# Dokumen
......
Sentani, Jubi – Dewan Adat Suku (DAS) Sentani, Kabupaten Jayapura, Papua, pada 21 juli 2020 lalu telah melaksanakan seminar dan konsultasi publik, tentang penetapan pemilik batas-batas hak ulayat di Sentani wilayah adat Bhuyakha.
DAS meminta kepada pemerintah daerah agar tidak mencampuri urusan tanah dan hak ulayat, karena hal tersebut merupakan bagian dari kerja DAS Sentani.
Sekretaris DAS Sentani, Eliab Ongge mengatakan, surat keputusan hasil seminar dan diskusi publik yang dilakukan pada waktu itu, kutipannya telah diserahkan juga kepada Pemerintah Kabupaten Jayapura.
Hal ini dilakukan agar pemerintah daerah mengetahui adanya daftar nama kepemilikan hak ulayat dan batas-batas tanah yang dimiliki oleh masyarakat, yang berada di wilayah adat Bhuyakha.
......
# Bagian Data

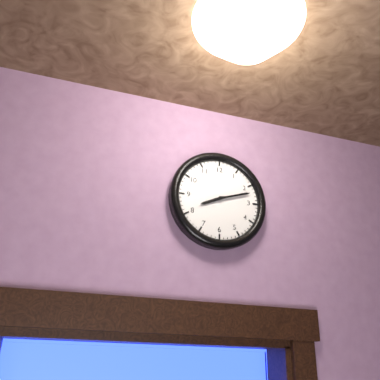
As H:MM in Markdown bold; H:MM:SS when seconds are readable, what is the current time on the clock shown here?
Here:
**8:12**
......
# Tugas
A: Jawablah pertanyaan berikut berdasarkan berita tentang DAS Sentani.
(i) Pada tanggal berapa DAS Sentani melaksanakan seminar dan konsultasi publik?
(ii) Siapa yang menjabat sebagai Sekretaris DAS Sentani?
(iii) Kepada pihak mana kutipan surat keputusan hasil seminar tersebut diserahkan?
B: Tuliskan ulang secara persis bagian berita tentang DAS Sentani dari "Sentani, Jubi –" sampai "Sentani wilayah adat Bhuyakha.".

# Jawaban Tertulis
A:
(i) 21 Juli 2020
(ii) Eliab Ongge
(iii) Pemerintah Kabupaten Jayapura

B:
Sentani, Jubi – Dewan Adat Suku (DAS) Sentani, Kabupaten Jayapura, Papua, pada 21 juli 2020 lalu telah melaksanakan seminar dan konsultasi publik, tentang penetapan pemilik batas-batas hak ulayat di Sentani wilayah adat Bhuyakha.